The ClpX hexamer can operate on one cylinder.
SAUER/MACMILLAN
Martin wanted to test the models by mixing and matching functional and nonfunctional ClpX subunits. But the six subunits are identical, so coexpression of wild-type and mutant subunits would yield only messy mixtures. “If you were going to make headway you needed to connect the subunits” into a single unit, says Sauer. Martin set to work, but “progress was not encouraging,” says Sauer. “After six months there were only insoluble proteins. I was encouraging him to think of other projects, but he refused to give up.” As a last attempt Martin deleted a nonessential part of ClpX. The deletion—which was done “because we could,” says Sauer—worked.

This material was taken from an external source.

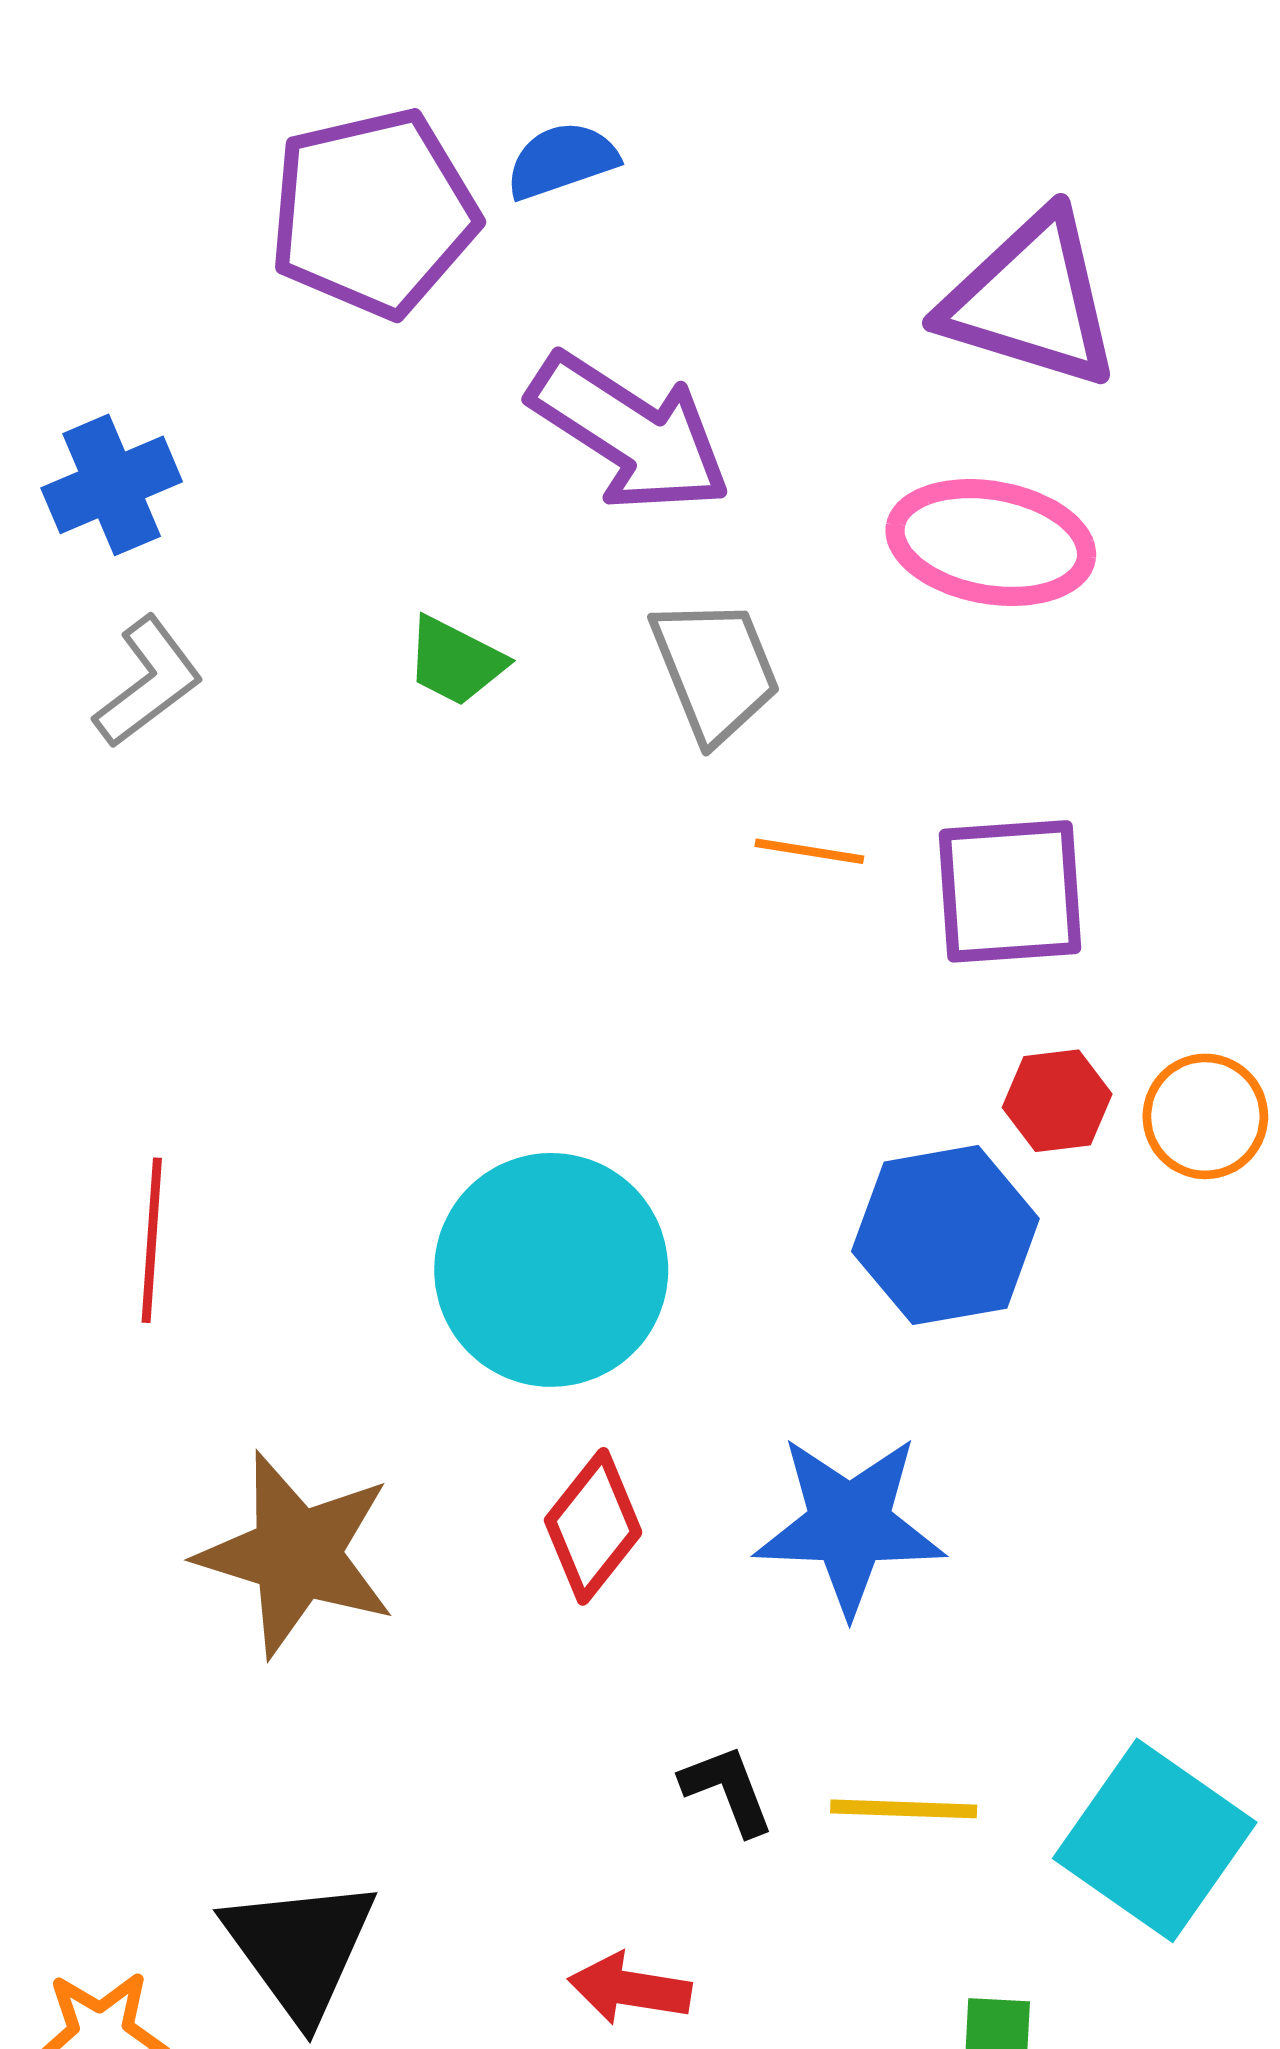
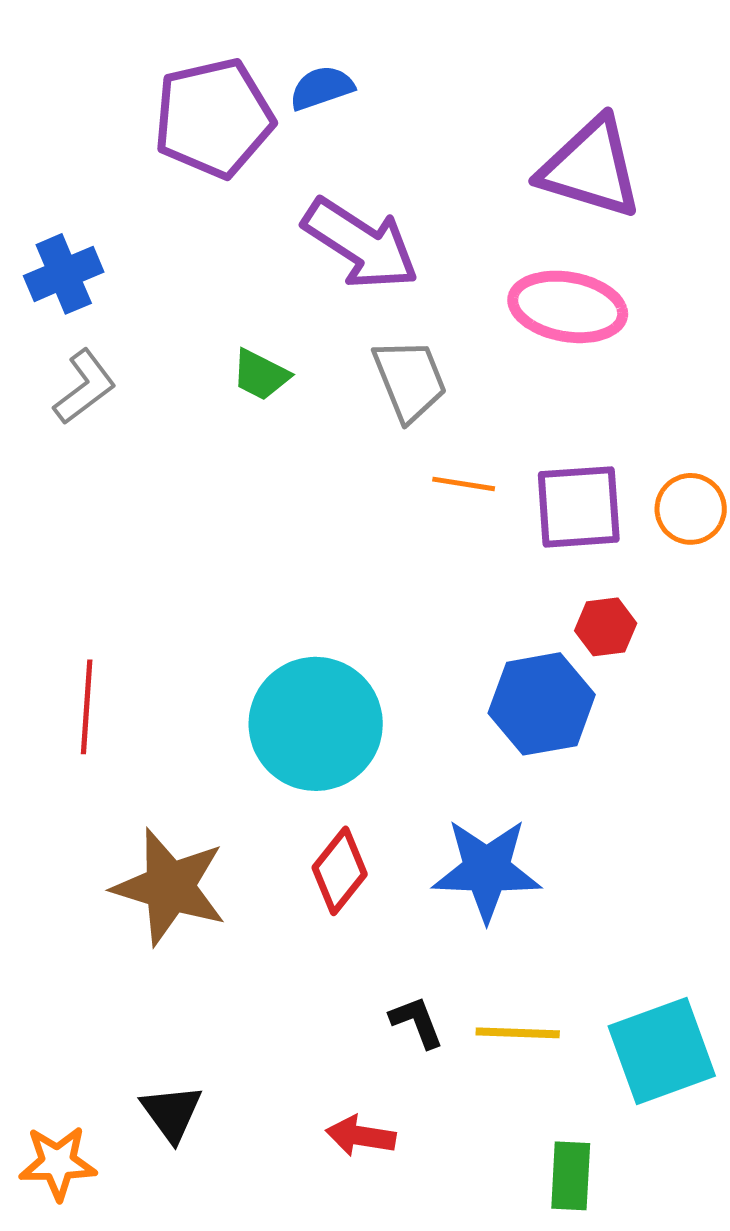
orange circle: (1205, 1116) -> (691, 509), moved
cyan square: (1155, 1840) -> (662, 1051), turned 35
black triangle: (300, 1948) -> (172, 1113), size x0.7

The resulting construct of six linked subunits could be reassorted at will. Amazingly, activity per functional subunit barely decreased as more mutants crept in. Hexamers with only two active subunits had almost a third of the activity and ATP efficiency of a fully active hexamer. With only one active subunit the hexamers fell down further in activity assays, but still showed impressive digestive powers.
If random mixtures of mutant and wild-type subunits can function so efficiently, Sauer figures that the fully wild-type hexamers probably operate by a random firing of their subunits. This would allow the hexamer to keep processing a protein no matter which ClpX subunit the substrate happened to bump up against.